Swap "series" for "dataset" in everything from the first row down to the row containing "Combined, what portion", both included, and reproduce those rows with nothing else changed.
----- RECORDS TO USE -----
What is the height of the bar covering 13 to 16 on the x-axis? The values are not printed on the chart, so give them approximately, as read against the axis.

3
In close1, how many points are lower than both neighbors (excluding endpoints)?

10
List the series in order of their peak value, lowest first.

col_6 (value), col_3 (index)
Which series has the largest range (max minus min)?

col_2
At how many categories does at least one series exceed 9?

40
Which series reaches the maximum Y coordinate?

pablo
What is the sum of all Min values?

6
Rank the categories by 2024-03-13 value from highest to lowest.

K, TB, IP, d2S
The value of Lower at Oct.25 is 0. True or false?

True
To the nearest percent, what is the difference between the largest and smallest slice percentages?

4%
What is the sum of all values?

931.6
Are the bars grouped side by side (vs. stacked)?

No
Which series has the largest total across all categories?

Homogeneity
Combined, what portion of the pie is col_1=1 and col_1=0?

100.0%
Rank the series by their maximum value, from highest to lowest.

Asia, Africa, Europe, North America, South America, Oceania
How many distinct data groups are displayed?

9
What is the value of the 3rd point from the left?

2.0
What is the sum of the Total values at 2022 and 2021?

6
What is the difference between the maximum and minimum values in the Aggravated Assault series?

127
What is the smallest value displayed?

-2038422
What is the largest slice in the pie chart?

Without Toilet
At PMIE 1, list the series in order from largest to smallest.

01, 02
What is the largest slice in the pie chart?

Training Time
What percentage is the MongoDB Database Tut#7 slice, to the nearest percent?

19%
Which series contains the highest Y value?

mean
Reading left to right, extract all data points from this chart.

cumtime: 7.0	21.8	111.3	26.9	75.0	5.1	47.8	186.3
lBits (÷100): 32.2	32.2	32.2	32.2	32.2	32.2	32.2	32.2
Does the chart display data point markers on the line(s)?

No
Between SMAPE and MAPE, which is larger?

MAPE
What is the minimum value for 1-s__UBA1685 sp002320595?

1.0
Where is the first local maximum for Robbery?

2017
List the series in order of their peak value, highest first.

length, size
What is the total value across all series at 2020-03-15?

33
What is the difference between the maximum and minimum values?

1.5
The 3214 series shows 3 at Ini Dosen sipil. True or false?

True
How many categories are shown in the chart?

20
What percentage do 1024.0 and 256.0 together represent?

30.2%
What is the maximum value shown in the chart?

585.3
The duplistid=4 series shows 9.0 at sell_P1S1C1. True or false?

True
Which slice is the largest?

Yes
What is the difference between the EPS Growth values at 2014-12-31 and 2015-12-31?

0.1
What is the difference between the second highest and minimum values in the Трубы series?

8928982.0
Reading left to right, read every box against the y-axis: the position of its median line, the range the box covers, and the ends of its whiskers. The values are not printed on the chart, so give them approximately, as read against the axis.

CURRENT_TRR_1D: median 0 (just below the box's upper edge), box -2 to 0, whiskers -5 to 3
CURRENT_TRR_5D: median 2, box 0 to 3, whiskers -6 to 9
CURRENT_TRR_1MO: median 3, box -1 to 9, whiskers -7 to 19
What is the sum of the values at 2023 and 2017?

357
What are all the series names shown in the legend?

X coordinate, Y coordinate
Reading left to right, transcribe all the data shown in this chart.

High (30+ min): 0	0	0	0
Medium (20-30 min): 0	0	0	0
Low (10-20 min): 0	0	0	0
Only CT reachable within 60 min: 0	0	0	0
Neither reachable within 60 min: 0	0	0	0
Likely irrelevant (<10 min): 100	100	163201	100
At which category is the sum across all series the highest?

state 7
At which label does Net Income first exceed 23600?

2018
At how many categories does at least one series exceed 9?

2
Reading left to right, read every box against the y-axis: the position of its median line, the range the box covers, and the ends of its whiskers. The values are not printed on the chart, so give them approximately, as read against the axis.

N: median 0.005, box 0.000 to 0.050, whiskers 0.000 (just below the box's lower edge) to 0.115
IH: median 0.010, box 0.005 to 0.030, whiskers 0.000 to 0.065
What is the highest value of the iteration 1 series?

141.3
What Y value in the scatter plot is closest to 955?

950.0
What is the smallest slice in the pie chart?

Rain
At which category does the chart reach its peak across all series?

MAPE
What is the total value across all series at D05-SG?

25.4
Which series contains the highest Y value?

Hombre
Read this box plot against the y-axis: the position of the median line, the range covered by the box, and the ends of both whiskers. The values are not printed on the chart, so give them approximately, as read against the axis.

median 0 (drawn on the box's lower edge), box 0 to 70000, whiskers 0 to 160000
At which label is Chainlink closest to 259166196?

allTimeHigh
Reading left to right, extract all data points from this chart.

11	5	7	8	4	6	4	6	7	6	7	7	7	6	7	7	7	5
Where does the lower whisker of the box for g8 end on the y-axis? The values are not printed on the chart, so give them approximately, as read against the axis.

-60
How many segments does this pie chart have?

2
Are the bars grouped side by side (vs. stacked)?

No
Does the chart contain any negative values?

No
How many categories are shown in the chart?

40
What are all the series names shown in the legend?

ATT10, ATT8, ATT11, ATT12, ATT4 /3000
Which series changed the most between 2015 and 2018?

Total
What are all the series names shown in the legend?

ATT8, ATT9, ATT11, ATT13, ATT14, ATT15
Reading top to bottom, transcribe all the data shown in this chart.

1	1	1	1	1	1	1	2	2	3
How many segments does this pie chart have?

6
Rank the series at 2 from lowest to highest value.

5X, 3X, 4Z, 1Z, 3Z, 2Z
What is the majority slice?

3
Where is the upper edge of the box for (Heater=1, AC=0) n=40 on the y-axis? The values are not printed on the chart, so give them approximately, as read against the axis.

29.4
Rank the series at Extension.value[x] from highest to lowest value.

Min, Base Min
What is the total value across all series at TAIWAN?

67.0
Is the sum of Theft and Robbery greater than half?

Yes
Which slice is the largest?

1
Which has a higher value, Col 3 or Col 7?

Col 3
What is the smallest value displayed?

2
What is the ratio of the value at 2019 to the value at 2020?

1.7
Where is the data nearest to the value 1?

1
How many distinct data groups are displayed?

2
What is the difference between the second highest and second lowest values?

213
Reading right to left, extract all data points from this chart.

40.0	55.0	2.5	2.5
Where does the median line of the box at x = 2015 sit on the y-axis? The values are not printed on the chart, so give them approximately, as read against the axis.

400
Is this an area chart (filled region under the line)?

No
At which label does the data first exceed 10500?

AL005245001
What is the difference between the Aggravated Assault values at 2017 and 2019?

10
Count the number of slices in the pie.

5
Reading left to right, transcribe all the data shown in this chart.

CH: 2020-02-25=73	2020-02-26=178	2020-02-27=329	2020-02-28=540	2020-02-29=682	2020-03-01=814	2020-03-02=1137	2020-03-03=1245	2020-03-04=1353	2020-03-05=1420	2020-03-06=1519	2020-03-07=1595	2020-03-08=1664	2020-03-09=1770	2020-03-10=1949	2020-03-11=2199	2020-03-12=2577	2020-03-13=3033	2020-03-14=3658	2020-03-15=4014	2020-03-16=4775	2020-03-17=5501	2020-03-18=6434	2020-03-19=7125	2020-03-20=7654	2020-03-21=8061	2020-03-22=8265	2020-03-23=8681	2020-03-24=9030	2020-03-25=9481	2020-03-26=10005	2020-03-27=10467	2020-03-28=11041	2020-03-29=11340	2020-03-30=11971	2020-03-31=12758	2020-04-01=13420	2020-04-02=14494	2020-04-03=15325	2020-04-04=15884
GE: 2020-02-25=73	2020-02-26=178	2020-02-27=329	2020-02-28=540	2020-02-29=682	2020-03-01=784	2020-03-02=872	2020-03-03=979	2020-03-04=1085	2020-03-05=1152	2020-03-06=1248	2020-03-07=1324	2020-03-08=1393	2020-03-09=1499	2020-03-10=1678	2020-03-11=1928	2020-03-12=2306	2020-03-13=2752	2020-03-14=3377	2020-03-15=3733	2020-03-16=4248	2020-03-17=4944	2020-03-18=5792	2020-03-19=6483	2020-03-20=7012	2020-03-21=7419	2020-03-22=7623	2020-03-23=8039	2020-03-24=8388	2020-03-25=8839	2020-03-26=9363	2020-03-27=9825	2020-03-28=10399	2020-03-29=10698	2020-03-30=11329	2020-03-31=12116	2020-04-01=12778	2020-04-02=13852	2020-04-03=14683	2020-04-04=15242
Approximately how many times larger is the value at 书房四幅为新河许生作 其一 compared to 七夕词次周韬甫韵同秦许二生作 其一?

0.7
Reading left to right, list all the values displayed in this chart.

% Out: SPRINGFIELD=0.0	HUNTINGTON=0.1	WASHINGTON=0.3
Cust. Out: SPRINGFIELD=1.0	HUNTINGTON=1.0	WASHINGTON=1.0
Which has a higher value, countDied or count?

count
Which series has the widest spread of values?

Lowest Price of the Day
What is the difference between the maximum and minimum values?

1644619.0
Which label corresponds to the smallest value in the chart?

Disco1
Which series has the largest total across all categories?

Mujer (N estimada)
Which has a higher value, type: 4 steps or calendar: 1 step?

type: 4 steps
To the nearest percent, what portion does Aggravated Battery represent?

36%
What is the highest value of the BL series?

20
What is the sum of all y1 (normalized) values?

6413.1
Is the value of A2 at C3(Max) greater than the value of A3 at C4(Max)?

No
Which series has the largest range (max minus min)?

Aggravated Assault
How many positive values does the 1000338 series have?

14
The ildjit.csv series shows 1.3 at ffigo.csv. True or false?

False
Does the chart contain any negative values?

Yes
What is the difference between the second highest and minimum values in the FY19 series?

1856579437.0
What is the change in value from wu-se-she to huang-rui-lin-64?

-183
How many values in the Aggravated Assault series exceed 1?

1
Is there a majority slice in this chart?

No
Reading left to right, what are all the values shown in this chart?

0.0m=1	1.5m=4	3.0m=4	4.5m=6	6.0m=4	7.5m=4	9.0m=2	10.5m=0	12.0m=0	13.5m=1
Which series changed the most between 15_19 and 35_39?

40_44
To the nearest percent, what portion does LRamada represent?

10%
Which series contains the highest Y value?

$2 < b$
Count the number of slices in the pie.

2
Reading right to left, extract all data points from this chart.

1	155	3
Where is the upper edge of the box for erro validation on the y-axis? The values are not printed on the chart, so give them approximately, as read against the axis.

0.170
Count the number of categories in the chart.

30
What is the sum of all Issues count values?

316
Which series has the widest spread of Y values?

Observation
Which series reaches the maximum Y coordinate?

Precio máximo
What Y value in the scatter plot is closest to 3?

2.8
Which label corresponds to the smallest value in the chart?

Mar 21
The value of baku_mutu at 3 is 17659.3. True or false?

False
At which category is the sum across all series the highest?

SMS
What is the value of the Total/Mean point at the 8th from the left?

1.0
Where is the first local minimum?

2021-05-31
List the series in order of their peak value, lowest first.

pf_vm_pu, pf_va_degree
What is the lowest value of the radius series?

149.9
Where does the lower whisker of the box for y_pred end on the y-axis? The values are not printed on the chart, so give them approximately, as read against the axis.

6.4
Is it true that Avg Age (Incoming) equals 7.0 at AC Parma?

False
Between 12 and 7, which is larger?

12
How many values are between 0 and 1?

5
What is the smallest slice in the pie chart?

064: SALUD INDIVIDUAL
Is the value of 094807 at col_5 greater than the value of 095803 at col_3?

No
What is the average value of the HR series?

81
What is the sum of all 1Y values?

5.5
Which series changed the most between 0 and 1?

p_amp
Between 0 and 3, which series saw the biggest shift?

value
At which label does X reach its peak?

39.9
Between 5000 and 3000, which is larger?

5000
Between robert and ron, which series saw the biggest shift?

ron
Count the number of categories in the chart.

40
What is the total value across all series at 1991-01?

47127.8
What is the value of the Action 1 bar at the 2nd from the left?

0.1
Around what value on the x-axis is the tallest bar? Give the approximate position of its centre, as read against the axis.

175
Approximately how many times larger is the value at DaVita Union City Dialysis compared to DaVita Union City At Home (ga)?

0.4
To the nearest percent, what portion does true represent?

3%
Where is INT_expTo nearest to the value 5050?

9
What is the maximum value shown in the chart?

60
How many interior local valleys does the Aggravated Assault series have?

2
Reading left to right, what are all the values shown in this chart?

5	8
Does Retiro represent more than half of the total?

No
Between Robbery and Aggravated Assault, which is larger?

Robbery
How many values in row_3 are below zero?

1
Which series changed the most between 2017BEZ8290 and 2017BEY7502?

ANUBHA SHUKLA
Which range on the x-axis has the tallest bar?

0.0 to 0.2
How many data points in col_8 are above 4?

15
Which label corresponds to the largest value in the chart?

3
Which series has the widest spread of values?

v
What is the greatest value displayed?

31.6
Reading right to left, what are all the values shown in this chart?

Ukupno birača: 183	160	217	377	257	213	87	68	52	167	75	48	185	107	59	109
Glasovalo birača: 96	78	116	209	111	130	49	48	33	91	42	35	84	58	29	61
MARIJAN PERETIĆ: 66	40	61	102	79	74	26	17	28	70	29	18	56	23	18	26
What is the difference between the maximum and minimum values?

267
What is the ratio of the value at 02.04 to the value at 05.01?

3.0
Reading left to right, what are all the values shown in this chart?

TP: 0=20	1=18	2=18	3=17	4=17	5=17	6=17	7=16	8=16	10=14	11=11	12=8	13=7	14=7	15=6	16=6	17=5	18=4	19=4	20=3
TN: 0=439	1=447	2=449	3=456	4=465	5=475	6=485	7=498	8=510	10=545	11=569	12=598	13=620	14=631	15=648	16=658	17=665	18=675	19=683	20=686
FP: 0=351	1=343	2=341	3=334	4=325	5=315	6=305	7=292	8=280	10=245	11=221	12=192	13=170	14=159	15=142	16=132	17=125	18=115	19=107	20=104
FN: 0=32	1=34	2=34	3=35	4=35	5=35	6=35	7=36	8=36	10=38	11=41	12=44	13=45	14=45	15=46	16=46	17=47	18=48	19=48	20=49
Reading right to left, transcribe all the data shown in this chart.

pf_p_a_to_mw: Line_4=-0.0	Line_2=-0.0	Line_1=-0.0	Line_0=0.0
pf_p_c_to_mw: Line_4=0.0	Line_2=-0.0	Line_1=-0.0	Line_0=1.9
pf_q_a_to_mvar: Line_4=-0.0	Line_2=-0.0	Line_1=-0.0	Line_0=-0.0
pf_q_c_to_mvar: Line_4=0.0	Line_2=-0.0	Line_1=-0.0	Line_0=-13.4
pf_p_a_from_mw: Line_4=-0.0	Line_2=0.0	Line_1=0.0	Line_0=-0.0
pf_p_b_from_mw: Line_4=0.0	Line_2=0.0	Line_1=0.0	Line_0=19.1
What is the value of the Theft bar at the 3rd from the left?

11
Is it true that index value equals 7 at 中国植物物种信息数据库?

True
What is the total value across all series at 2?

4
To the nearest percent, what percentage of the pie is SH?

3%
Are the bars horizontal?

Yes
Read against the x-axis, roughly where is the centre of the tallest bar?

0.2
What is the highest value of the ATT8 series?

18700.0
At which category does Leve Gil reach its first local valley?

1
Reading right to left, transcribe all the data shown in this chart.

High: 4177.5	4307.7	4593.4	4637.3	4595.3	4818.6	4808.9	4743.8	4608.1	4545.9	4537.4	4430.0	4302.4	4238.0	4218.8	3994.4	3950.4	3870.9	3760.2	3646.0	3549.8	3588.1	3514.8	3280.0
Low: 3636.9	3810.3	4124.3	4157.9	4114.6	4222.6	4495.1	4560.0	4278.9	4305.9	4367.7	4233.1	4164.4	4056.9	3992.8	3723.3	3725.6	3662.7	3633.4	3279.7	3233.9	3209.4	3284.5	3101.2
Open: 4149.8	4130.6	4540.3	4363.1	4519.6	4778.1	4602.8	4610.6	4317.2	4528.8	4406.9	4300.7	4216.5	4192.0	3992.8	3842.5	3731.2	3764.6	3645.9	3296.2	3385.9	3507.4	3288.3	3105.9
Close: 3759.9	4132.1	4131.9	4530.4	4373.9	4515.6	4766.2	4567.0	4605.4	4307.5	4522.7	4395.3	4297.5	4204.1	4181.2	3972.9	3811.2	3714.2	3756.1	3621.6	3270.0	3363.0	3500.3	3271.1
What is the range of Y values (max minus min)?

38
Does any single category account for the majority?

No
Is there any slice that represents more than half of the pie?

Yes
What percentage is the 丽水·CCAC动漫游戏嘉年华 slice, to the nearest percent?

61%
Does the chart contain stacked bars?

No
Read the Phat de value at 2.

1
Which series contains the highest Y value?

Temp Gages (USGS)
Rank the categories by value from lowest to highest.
-----
RESPONSE AREA =>
What is the height of the bar covering 13 to 16 on the x-axis? The values are not printed on the chart, so give them approximately, as read against the axis.

3
In close1, how many points are lower than both neighbors (excluding endpoints)?

10
List the dataset in order of their peak value, lowest first.

col_6 (value), col_3 (index)
Which dataset has the largest range (max minus min)?

col_2
At how many categories does at least one dataset exceed 9?

40
Which dataset reaches the maximum Y coordinate?

pablo
What is the sum of all Min values?

6
Rank the categories by 2024-03-13 value from highest to lowest.

K, TB, IP, d2S
The value of Lower at Oct.25 is 0. True or false?

True
To the nearest percent, what is the difference between the largest and smallest slice percentages?

4%
What is the sum of all values?

931.6
Are the bars grouped side by side (vs. stacked)?

No
Which dataset has the largest total across all categories?

Homogeneity
Combined, what portion of the pie is col_1=1 and col_1=0?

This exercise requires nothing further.